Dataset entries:
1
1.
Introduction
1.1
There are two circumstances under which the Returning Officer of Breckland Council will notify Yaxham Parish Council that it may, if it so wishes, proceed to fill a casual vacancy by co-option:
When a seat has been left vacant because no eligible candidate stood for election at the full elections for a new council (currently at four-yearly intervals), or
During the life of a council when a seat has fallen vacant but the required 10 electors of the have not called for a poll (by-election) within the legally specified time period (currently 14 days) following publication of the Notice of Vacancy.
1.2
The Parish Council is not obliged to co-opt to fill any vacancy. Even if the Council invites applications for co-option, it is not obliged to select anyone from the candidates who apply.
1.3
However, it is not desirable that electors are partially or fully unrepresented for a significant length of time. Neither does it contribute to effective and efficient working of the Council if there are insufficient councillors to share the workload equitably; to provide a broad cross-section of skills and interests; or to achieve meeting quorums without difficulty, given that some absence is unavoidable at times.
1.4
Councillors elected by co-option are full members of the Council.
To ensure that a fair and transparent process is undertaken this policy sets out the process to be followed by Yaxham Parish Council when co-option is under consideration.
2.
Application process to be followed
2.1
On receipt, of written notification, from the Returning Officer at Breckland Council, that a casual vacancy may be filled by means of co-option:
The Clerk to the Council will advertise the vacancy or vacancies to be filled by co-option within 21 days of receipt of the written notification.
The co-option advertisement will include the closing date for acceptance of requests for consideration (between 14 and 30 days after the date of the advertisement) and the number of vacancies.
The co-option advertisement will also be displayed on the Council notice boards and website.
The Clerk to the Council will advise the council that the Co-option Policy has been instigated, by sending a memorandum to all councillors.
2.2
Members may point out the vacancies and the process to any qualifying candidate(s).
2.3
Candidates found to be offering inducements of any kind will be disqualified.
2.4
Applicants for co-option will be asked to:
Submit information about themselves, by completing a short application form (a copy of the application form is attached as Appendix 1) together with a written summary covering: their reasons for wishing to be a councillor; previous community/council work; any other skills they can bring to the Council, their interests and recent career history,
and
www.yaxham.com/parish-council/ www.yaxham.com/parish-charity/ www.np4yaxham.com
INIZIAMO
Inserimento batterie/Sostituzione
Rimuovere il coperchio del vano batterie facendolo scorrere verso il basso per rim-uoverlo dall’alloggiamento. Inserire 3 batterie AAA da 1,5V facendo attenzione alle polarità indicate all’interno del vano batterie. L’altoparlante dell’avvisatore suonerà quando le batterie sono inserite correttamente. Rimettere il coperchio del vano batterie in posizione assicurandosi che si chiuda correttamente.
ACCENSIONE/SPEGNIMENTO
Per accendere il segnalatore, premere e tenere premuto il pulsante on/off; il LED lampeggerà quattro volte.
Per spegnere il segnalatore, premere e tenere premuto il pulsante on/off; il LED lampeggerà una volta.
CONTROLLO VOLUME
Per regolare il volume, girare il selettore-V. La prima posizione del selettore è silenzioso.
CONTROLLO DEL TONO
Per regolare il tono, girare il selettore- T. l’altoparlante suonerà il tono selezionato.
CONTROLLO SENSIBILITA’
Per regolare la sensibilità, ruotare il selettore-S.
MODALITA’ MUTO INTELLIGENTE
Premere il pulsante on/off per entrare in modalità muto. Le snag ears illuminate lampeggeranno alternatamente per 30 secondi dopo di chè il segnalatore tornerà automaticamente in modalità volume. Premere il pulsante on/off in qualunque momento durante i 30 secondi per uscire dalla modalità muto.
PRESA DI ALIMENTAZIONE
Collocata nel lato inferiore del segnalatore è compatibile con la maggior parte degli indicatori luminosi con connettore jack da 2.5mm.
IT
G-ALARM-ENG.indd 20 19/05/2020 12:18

■ **The task**: The entries are to be retyped in full, with no alteration.

■ **Your response**:
1
1.
Introduction
1.1
There are two circumstances under which the Returning Officer of Breckland Council will notify Yaxham Parish Council that it may, if it so wishes, proceed to fill a casual vacancy by co-option:
When a seat has been left vacant because no eligible candidate stood for election at the full elections for a new council (currently at four-yearly intervals), or
During the life of a council when a seat has fallen vacant but the required 10 electors of the have not called for a poll (by-election) within the legally specified time period (currently 14 days) following publication of the Notice of Vacancy.
1.2
The Parish Council is not obliged to co-opt to fill any vacancy. Even if the Council invites applications for co-option, it is not obliged to select anyone from the candidates who apply.
1.3
However, it is not desirable that electors are partially or fully unrepresented for a significant length of time. Neither does it contribute to effective and efficient working of the Council if there are insufficient councillors to share the workload equitably; to provide a broad cross-section of skills and interests; or to achieve meeting quorums without difficulty, given that some absence is unavoidable at times.
1.4
Councillors elected by co-option are full members of the Council.
To ensure that a fair and transparent process is undertaken this policy sets out the process to be followed by Yaxham Parish Council when co-option is under consideration.
2.
Application process to be followed
2.1
On receipt, of written notification, from the Returning Officer at Breckland Council, that a casual vacancy may be filled by means of co-option:
The Clerk to the Council will advertise the vacancy or vacancies to be filled by co-option within 21 days of receipt of the written notification.
The co-option advertisement will include the closing date for acceptance of requests for consideration (between 14 and 30 days after the date of the advertisement) and the number of vacancies.
The co-option advertisement will also be displayed on the Council notice boards and website.
The Clerk to the Council will advise the council that the Co-option Policy has been instigated, by sending a memorandum to all councillors.
2.2
Members may point out the vacancies and the process to any qualifying candidate(s).
2.3
Candidates found to be offering inducements of any kind will be disqualified.
2.4
Applicants for co-option will be asked to:
Submit information about themselves, by completing a short application form (a copy of the application form is attached as Appendix 1) together with a written summary covering: their reasons for wishing to be a councillor; previous community/council work; any other skills they can bring to the Council, their interests and recent career history,
and
www.yaxham.com/parish-council/ www.yaxham.com/parish-charity/ www.np4yaxham.com
INIZIAMO
Inserimento batterie/Sostituzione
Rimuovere il coperchio del vano batterie facendolo scorrere verso il basso per rim-uoverlo dall’alloggiamento. Inserire 3 batterie AAA da 1,5V facendo attenzione alle polarità indicate all’interno del vano batterie. L’altoparlante dell’avvisatore suonerà quando le batterie sono inserite correttamente. Rimettere il coperchio del vano batterie in posizione assicurandosi che si chiuda correttamente.
ACCENSIONE/SPEGNIMENTO
Per accendere il segnalatore, premere e tenere premuto il pulsante on/off; il LED lampeggerà quattro volte.
Per spegnere il segnalatore, premere e tenere premuto il pulsante on/off; il LED lampeggerà una volta.
CONTROLLO VOLUME
Per regolare il volume, girare il selettore-V. La prima posizione del selettore è silenzioso.
CONTROLLO DEL TONO
Per regolare il tono, girare il selettore- T. l’altoparlante suonerà il tono selezionato.
CONTROLLO SENSIBILITA’
Per regolare la sensibilità, ruotare il selettore-S.
MODALITA’ MUTO INTELLIGENTE
Premere il pulsante on/off per entrare in modalità muto. Le snag ears illuminate lampeggeranno alternatamente per 30 secondi dopo di chè il segnalatore tornerà automaticamente in modalità volume. Premere il pulsante on/off in qualunque momento durante i 30 secondi per uscire dalla modalità muto.
PRESA DI ALIMENTAZIONE
Collocata nel lato inferiore del segnalatore è compatibile con la maggior parte degli indicatori luminosi con connettore jack da 2.5mm.
IT
G-ALARM-ENG.indd 20 19/05/2020 12:18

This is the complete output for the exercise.